- [WORK ORDER]:
Give the number of lines in the records below that hold "banks"; nothing else is needed.

········

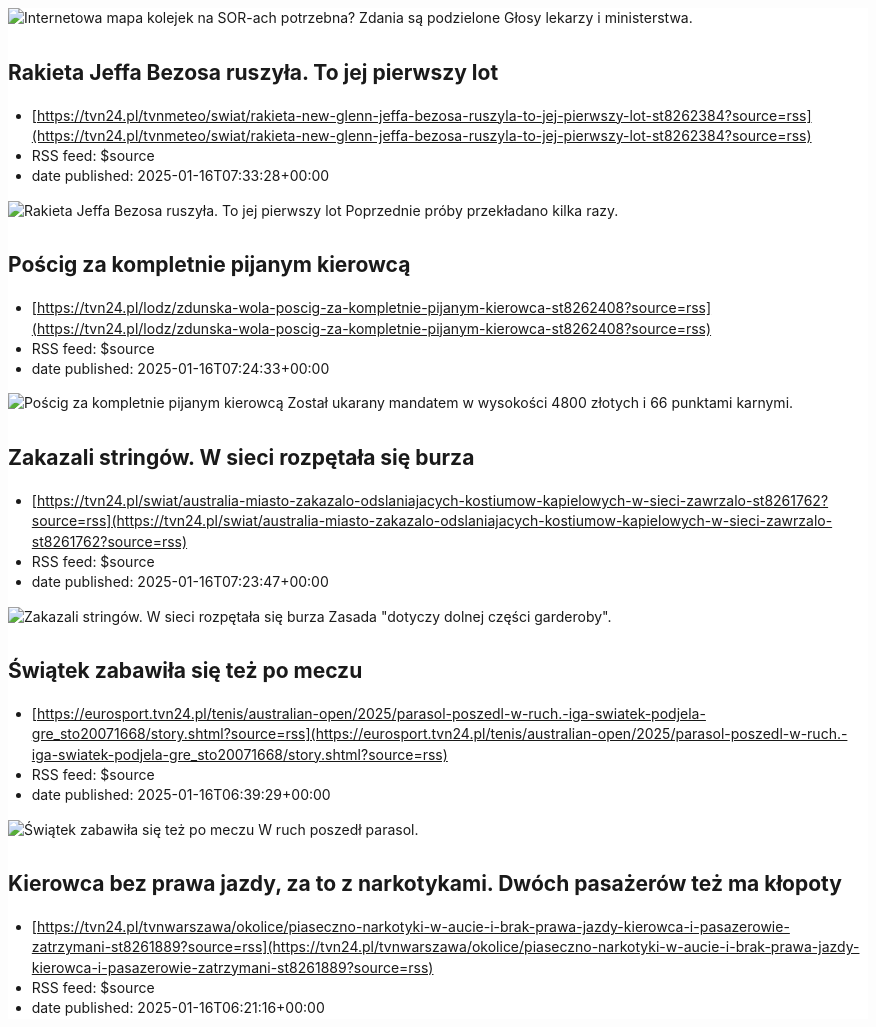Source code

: <img src="https://tvn24.pl/najnowsze/cdn-zdjecie-851457-agresywny-pacjent-zaatakowal-na-sor-zdjecie-ilustracyjne-ph8102977/alternates/LANDSCAPE_1280" alt="Internetowa mapa kolejek na SOR-ach potrzebna? Zdania są podzielone" />
    Głosy lekarzy i ministerstwa.

## Rakieta Jeffa Bezosa ruszyła. To jej pierwszy lot
 - [https://tvn24.pl/tvnmeteo/swiat/rakieta-new-glenn-jeffa-bezosa-ruszyla-to-jej-pierwszy-lot-st8262384?source=rss](https://tvn24.pl/tvnmeteo/swiat/rakieta-new-glenn-jeffa-bezosa-ruszyla-to-jej-pierwszy-lot-st8262384?source=rss)
 - RSS feed: $source
 - date published: 2025-01-16T07:33:28+00:00

<img src="https://tvn24.pl/tvnmeteo/najnowsze/cdn-zdjecie-4322042-start-rakiety-new-glenn-ph8262420/alternates/LANDSCAPE_1280" alt="Rakieta Jeffa Bezosa ruszyła. To jej pierwszy lot" />
    Poprzednie próby przekładano kilka razy.

## Pościg za kompletnie pijanym kierowcą
 - [https://tvn24.pl/lodz/zdunska-wola-poscig-za-kompletnie-pijanym-kierowca-st8262408?source=rss](https://tvn24.pl/lodz/zdunska-wola-poscig-za-kompletnie-pijanym-kierowca-st8262408?source=rss)
 - RSS feed: $source
 - date published: 2025-01-16T07:24:33+00:00

<img src="https://tvn24.pl/najnowsze/cdn-zdjecie-4597735-policyjny-poscig-ulicami-zdunskiej-woli-ph8262400/alternates/LANDSCAPE_1280" alt="Pościg za kompletnie pijanym kierowcą" />
    Został ukarany mandatem w wysokości 4800 złotych i 66 punktami karnymi.

## Zakazali stringów. W sieci rozpętała się burza
 - [https://tvn24.pl/swiat/australia-miasto-zakazalo-odslaniajacych-kostiumow-kapielowych-w-sieci-zawrzalo-st8261762?source=rss](https://tvn24.pl/swiat/australia-miasto-zakazalo-odslaniajacych-kostiumow-kapielowych-w-sieci-zawrzalo-st8261762?source=rss)
 - RSS feed: $source
 - date published: 2025-01-16T07:23:47+00:00

<img src="https://tvn24.pl/najnowsze/cdn-zdjecie-9259161-basen-kostium-kapielowy-kobieta-ph8261857/alternates/LANDSCAPE_1280" alt="Zakazali stringów. W sieci rozpętała się burza" />
    Zasada "dotyczy dolnej części garderoby".

## Świątek zabawiła się też po meczu
 - [https://eurosport.tvn24.pl/tenis/australian-open/2025/parasol-poszedl-w-ruch.-iga-swiatek-podjela-gre_sto20071668/story.shtml?source=rss](https://eurosport.tvn24.pl/tenis/australian-open/2025/parasol-poszedl-w-ruch.-iga-swiatek-podjela-gre_sto20071668/story.shtml?source=rss)
 - RSS feed: $source
 - date published: 2025-01-16T06:39:29+00:00

<img src="https://tvn24.pl/najnowsze/cdn-zdjecie-7423881-imagetitle/alternates/LANDSCAPE_1280" alt="Świątek zabawiła się też po meczu" />
    W ruch poszedł parasol.

## Kierowca bez prawa jazdy, za to z narkotykami. Dwóch pasażerów też ma kłopoty
 - [https://tvn24.pl/tvnwarszawa/okolice/piaseczno-narkotyki-w-aucie-i-brak-prawa-jazdy-kierowca-i-pasazerowie-zatrzymani-st8261889?source=rss](https://tvn24.pl/tvnwarszawa/okolice/piaseczno-narkotyki-w-aucie-i-brak-prawa-jazdy-kierowca-i-pasazerowie-zatrzymani-st8261889?source=rss)
 - RSS feed: $source
 - date published: 2025-01-16T06:21:16+00:00
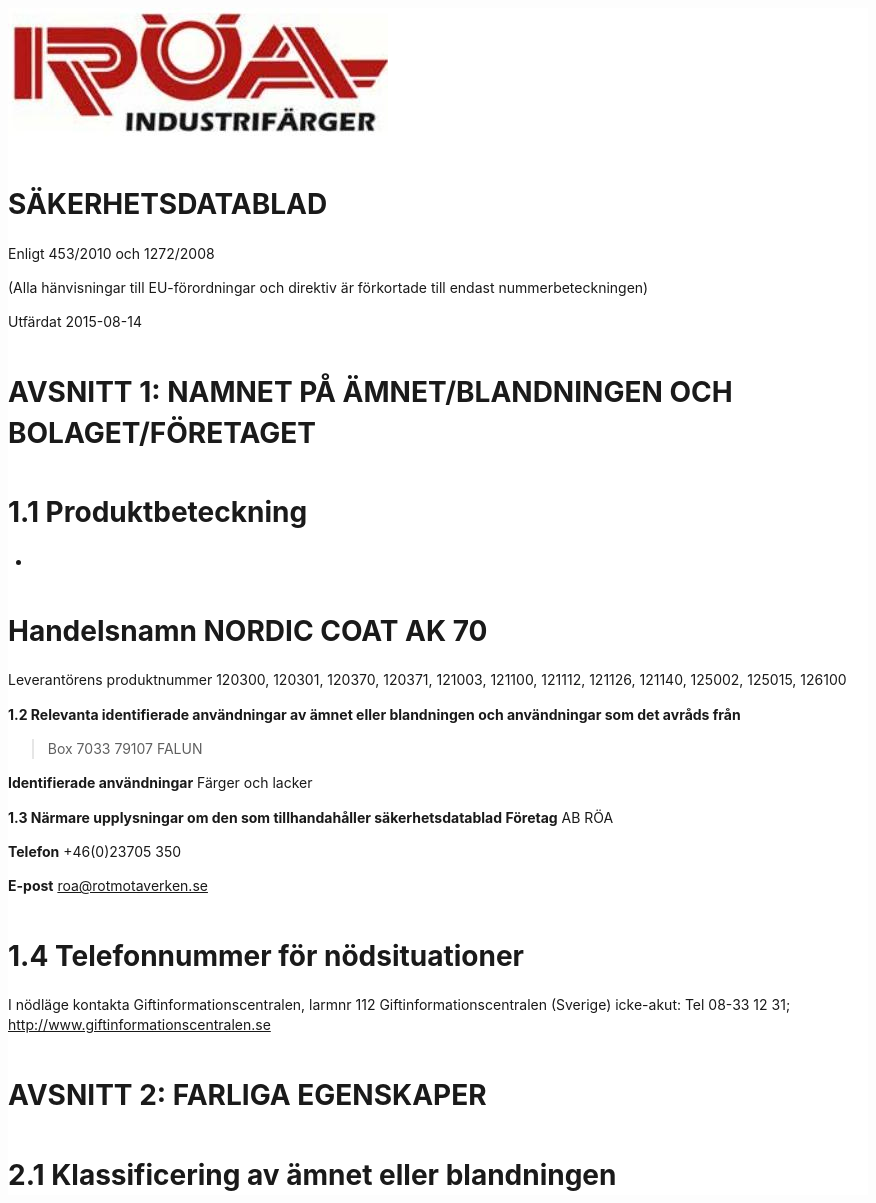 ![](_page_0_Picture_0.jpeg)

# SÄKERHETSDATABLAD

Enligt 453/2010 och 1272/2008

(Alla hänvisningar till EU-förordningar och direktiv är förkortade till endast nummerbeteckningen)

Utfärdat 2015-08-14

# AVSNITT 1: NAMNET PÅ ÄMNET/BLANDNINGEN OCH BOLAGET/FÖRETAGET

# **1.1 Produktbeteckning**

- 
# **Handelsnamn NORDIC COAT AK 70**

Leverantörens produktnummer 120300, 120301, 120370, 120371, 121003, 121100, 121112, 121126, 121140, 125002, 125015, 126100

**1.2 Relevanta identifierade användningar av ämnet eller blandningen och användningar som det avråds från**

> Box 7033 79107 FALUN

**Identifierade användningar** Färger och lacker

**1.3 Närmare upplysningar om den som tillhandahåller säkerhetsdatablad Företag** AB RÖA

**Telefon** +46(0)23705 350

**E-post** roa@rotmotaverken.se

# **1.4 Telefonnummer för nödsituationer**

I nödläge kontakta Giftinformationscentralen, larmnr 112 Giftinformationscentralen (Sverige) icke-akut: Tel 08-33 12 31; http://www.giftinformationscentralen.se

# AVSNITT 2: FARLIGA EGENSKAPER

# **2.1 Klassificering av ämnet eller blandningen**

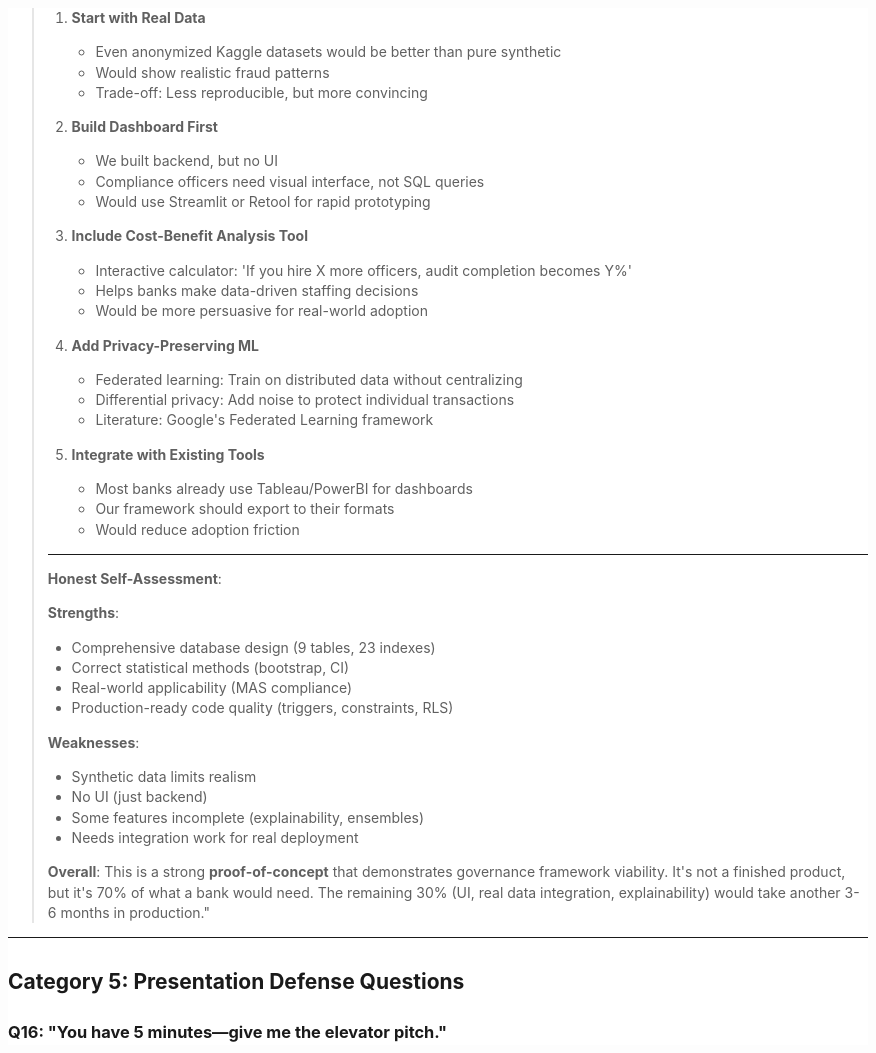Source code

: > 1. **Start with Real Data**
>    - Even anonymized Kaggle datasets would be better than pure synthetic
>    - Would show realistic fraud patterns
>    - Trade-off: Less reproducible, but more convincing
>
> 2. **Build Dashboard First**
>    - We built backend, but no UI
>    - Compliance officers need visual interface, not SQL queries
>    - Would use Streamlit or Retool for rapid prototyping
>
> 3. **Include Cost-Benefit Analysis Tool**
>    - Interactive calculator: 'If you hire X more officers, audit completion becomes Y%'
>    - Helps banks make data-driven staffing decisions
>    - Would be more persuasive for real-world adoption
>
> 4. **Add Privacy-Preserving ML**
>    - Federated learning: Train on distributed data without centralizing
>    - Differential privacy: Add noise to protect individual transactions
>    - Literature: Google's Federated Learning framework
>
> 5. **Integrate with Existing Tools**
>    - Most banks already use Tableau/PowerBI for dashboards
>    - Our framework should export to their formats
>    - Would reduce adoption friction
>
> ---
>
> **Honest Self-Assessment**:
>
> **Strengths**:
> - Comprehensive database design (9 tables, 23 indexes)
> - Correct statistical methods (bootstrap, CI)
> - Real-world applicability (MAS compliance)
> - Production-ready code quality (triggers, constraints, RLS)
>
> **Weaknesses**:
> - Synthetic data limits realism
> - No UI (just backend)
> - Some features incomplete (explainability, ensembles)
> - Needs integration work for real deployment
>
> **Overall**:
> This is a strong **proof-of-concept** that demonstrates governance framework viability. It's not a finished product, but it's 70% of what a bank would need. The remaining 30% (UI, real data integration, explainability) would take another 3-6 months in production."

---

## Category 5: Presentation Defense Questions

### Q16: "You have 5 minutes—give me the elevator pitch."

········

- [ANSWER SECTION]:
2